What this exercise asks:
(1) Copy the stretch of the essay on inclusive language in medicine from "Last summer, my" through "better for everyone.".
(2) In the essay on inclusive language in medicine, what new name did the Women's Health Center take?
(3) Summarize the essay on inclusive language in medicine in two sentences.

Since then, however, I’ve come to believe that actually, it isn’t “good enough.” In our coursework, we have discussed the importance of person-centered language and learned never to refer to patients by their disease. Introducing myself with my pronouns has come to feel natural. I have acquired a new vocabulary, which includes terms like person experiencing homelessness instead of homeless person; substance user or person who injects drugs — which even has its own acronym, PWID — instead of addict; incarcerated individual instead of inmate.
Exactly one year after my CMC team first agreed not to address one another as “you guys,” I Zoomed into the first lecture of our ob/gyn block and listened for two hours as our instructor spoke about labor and birth without once using a gendered pronoun to refer to pregnant patients. Instead, our instructor used the all-encompassing “birthing people.” To me, an aspiring obstetrician, this capacious lexicon felt wondrous, humbling, and incredibly exciting.
Ultimately, how much does it really matter? Is the formal validation of a handful of individuals at the periphery worth these linguistic gymnastics? I would argue that it matters a lot, and that the more we draw on a clear and inclusive vocabulary, the more we allow ourselves to become comfortable with language that is both expansive and transparent, the words will stop feeling like contortions. They will start feeling normal. Much has been written (and broadcasted) about the ways in which language shapes how we think; although the degree to which this is true is debatable, the core argument remains: the words we use focus our attention on certain aspects of the world over others, and represent what is important to us. This point is particularly salient in health care. In a 2018 study, researchers from Johns Hopkins University found that when stigmatizing language was used to describe a patient in their medical record, clinicians who read those notes were more likely to view the patient negatively and were less likely to manage the patient’s pain aggressively. Beyond how we think, language shapes how we act — and how we act impacts people.
As clinicians, we are in the business of impacting people, and I think we all hope to make that impact a positive one. There are many ways we can change how we talk to and about patients that will influence our impact, and a lot of them are small. It can be as simple as stating your pronouns and asking your patient how they would like to be addressed. This practice normalizes the idea that biological sex, gender presentation, and gender identity aren’t necessarily linked. More importantly, it gives patients a blank slate to tell us who they are. It can be as quotidian as writing a medical note to document a patient visit — but writing that note as if the patient will read it. In doing so, we can hold ourselves to the highest standards of respect, and preserve the integrity of the human story contained within the EMR. In any patient encounter, selecting our words carefully to avoid making assumptions — about race, socioeconomic status, sexual orientation, gender identity — will go far toward making those spaces safer for all patients.
Last summer, my CMC microsystem, the Women’s Health Center, changed its name to the Obstetrics, Midwifery & Gynecology (OMG) clinic. The rebranding wasn’t lip service to political correctness, but rather represented a recommitment to a clear and inclusive mission. The clinic serves many people, some of whom identify as women and some of whom do not, but OMG states plainly exactly what the clinic does (in addition to being an awesome acronym).
Words often operate as small nets we use to catch bits of meaning, but when applied thoughtfully, they operate as fine tools — tools that we choose to use to build the world we want to live in. If we move away from the notion of language as one-size-fits-all, we will all be safer. Words matter because they create more space for us — and space for more of us — and that’s better for everyone.
Fiona Miller is a second-year medical student at the University of California, San Francisco and the mother of three feisty kids. She is passionate about racial health equity, reproductive justice, and harnessing the power of human stories towards healing. Fiona is a 2020–2021 Doximity Op-Med Fellow.

Supplied data:

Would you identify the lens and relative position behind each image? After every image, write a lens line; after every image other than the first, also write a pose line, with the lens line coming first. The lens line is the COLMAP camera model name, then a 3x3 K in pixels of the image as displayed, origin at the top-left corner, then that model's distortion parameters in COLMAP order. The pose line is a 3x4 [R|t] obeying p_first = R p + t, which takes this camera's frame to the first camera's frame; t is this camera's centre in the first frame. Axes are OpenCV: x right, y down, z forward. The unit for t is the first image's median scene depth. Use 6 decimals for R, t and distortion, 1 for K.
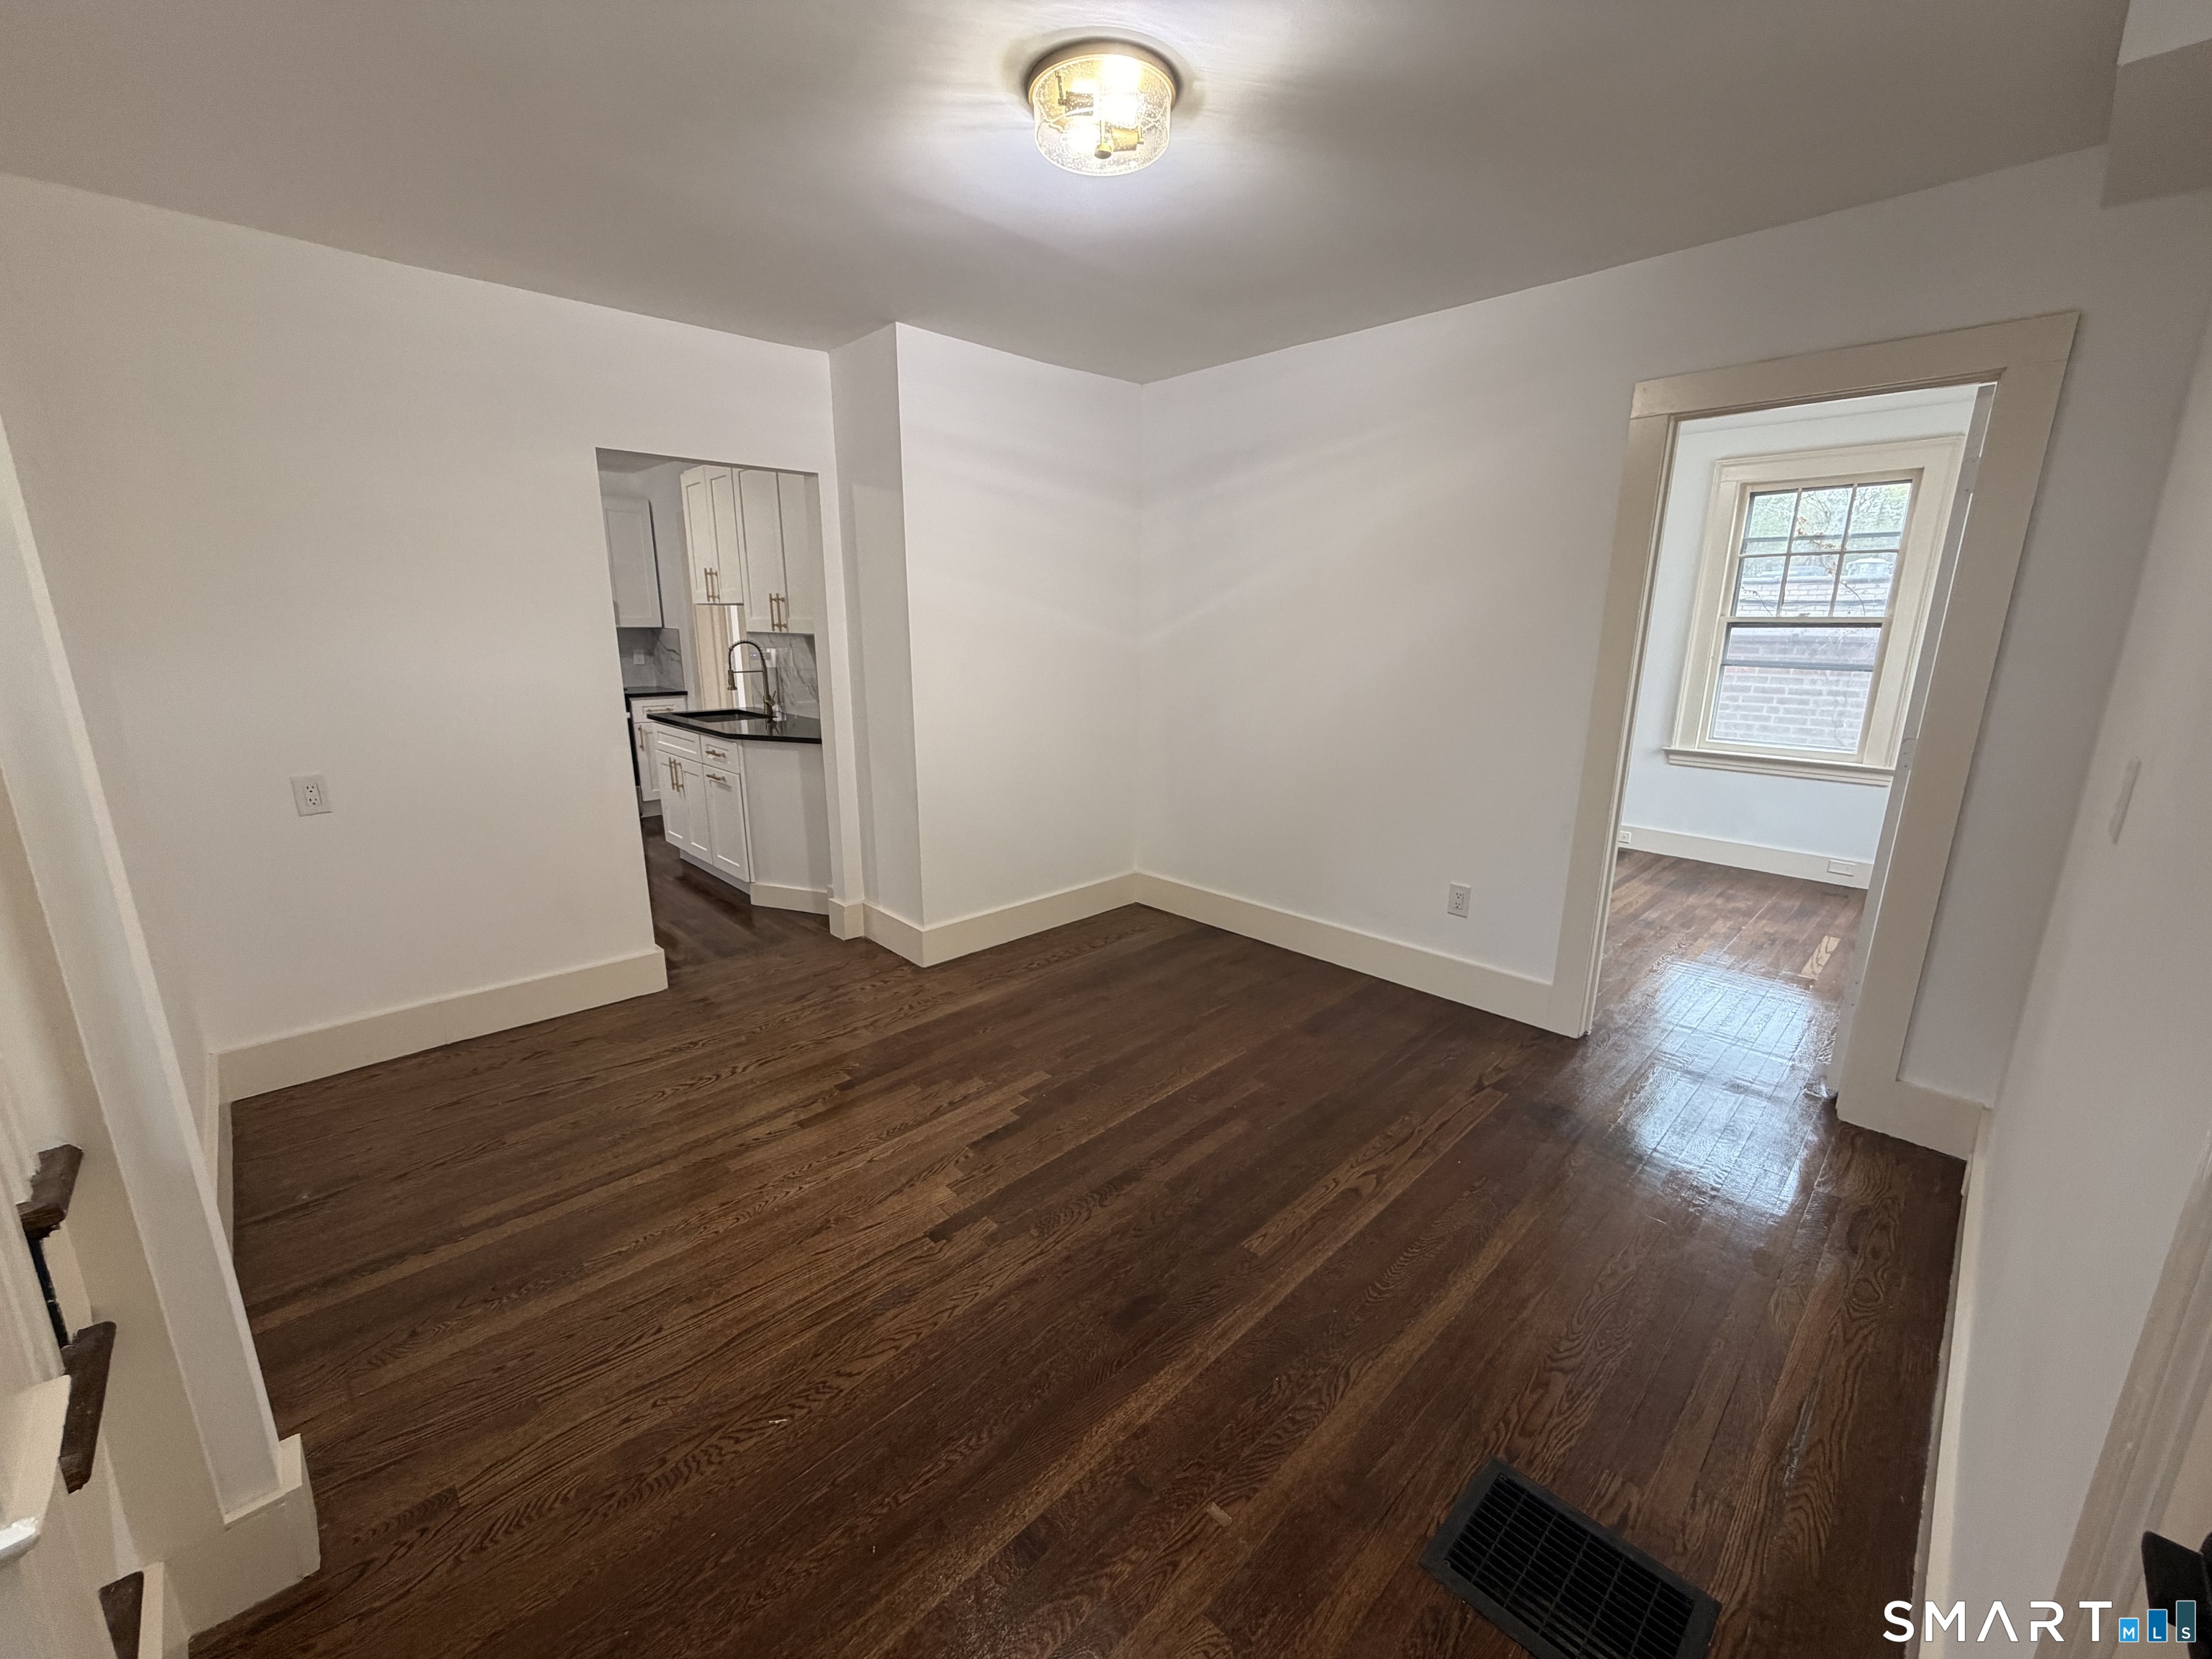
lens RADIAL K [[880.6, 0, 1101.1], [0, 880.6, 831.6], [0, 0, 1]] dist [0.007862, -0.000343]
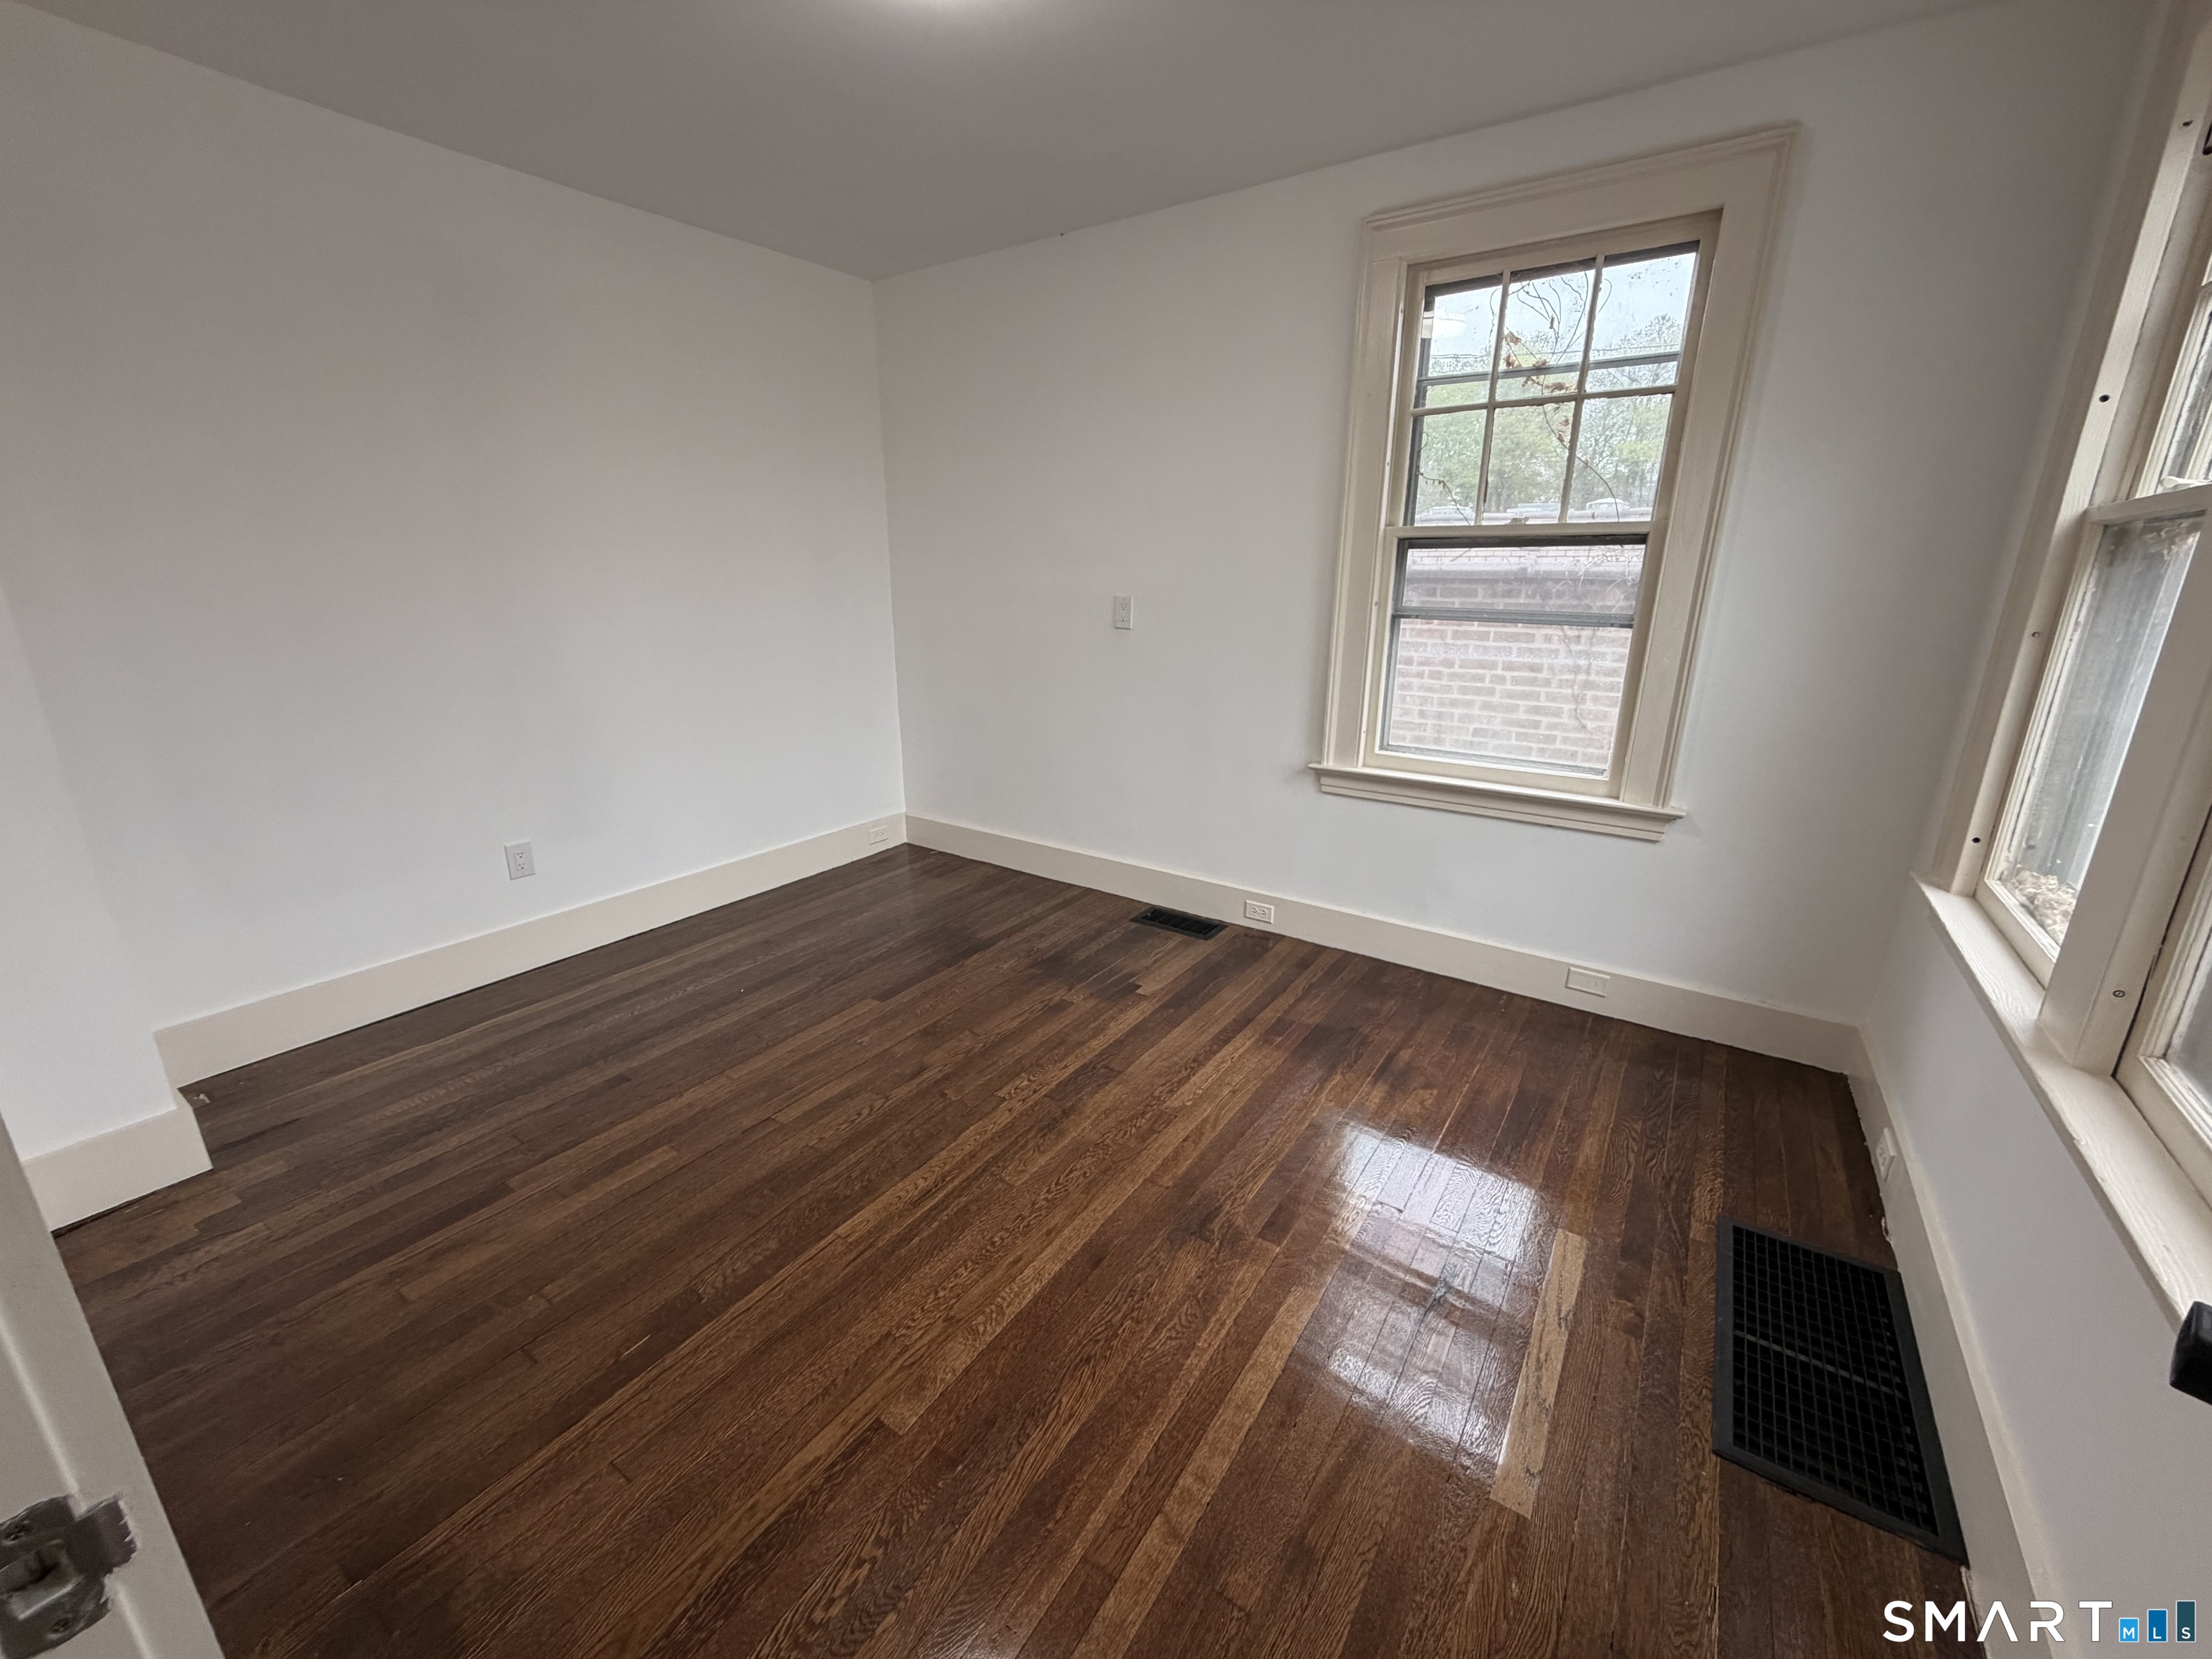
lens RADIAL K [[880.6, 0, 1099.4], [0, 880.6, 825.2], [0, 0, 1]] dist [0.007862, -0.000343]
pose [[0.980325, -0.054266, 0.189785, 0.394591], [0.045343, 0.997666, 0.051053, -0.091528], [-0.192113, -0.041443, 0.980497, 0.471024]]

Solutions to the tasks:
(1)
Last summer, my CMC microsystem, the Women’s Health Center, changed its name to the Obstetrics, Midwifery & Gynecology (OMG) clinic. The rebranding wasn’t lip service to political correctness, but rather represented a recommitment to a clear and inclusive mission. The clinic serves many people, some of whom identify as women and some of whom do not, but OMG states plainly exactly what the clinic does (in addition to being an awesome acronym).
Words often operate as small nets we use to catch bits of meaning, but when applied thoughtfully, they operate as fine tools — tools that we choose to use to build the world we want to live in. If we move away from the notion of language as one-size-fits-all, we will all be safer. Words matter because they create more space for us — and space for more of us — and that’s better for everyone.

(2) It became the Obstetrics, Midwifery & Gynecology (OMG) clinic.

(3) A medical student argues that clear, inclusive, person-centered language matters in health care because words shape how clinicians think and act. A 2018 study found that stigmatizing language in medical records led clinicians to view patients more negatively and manage their pain less aggressively, and the author recommends small practices such as stating pronouns, writing notes as if patients will read them, and choosing words that avoid assumptions.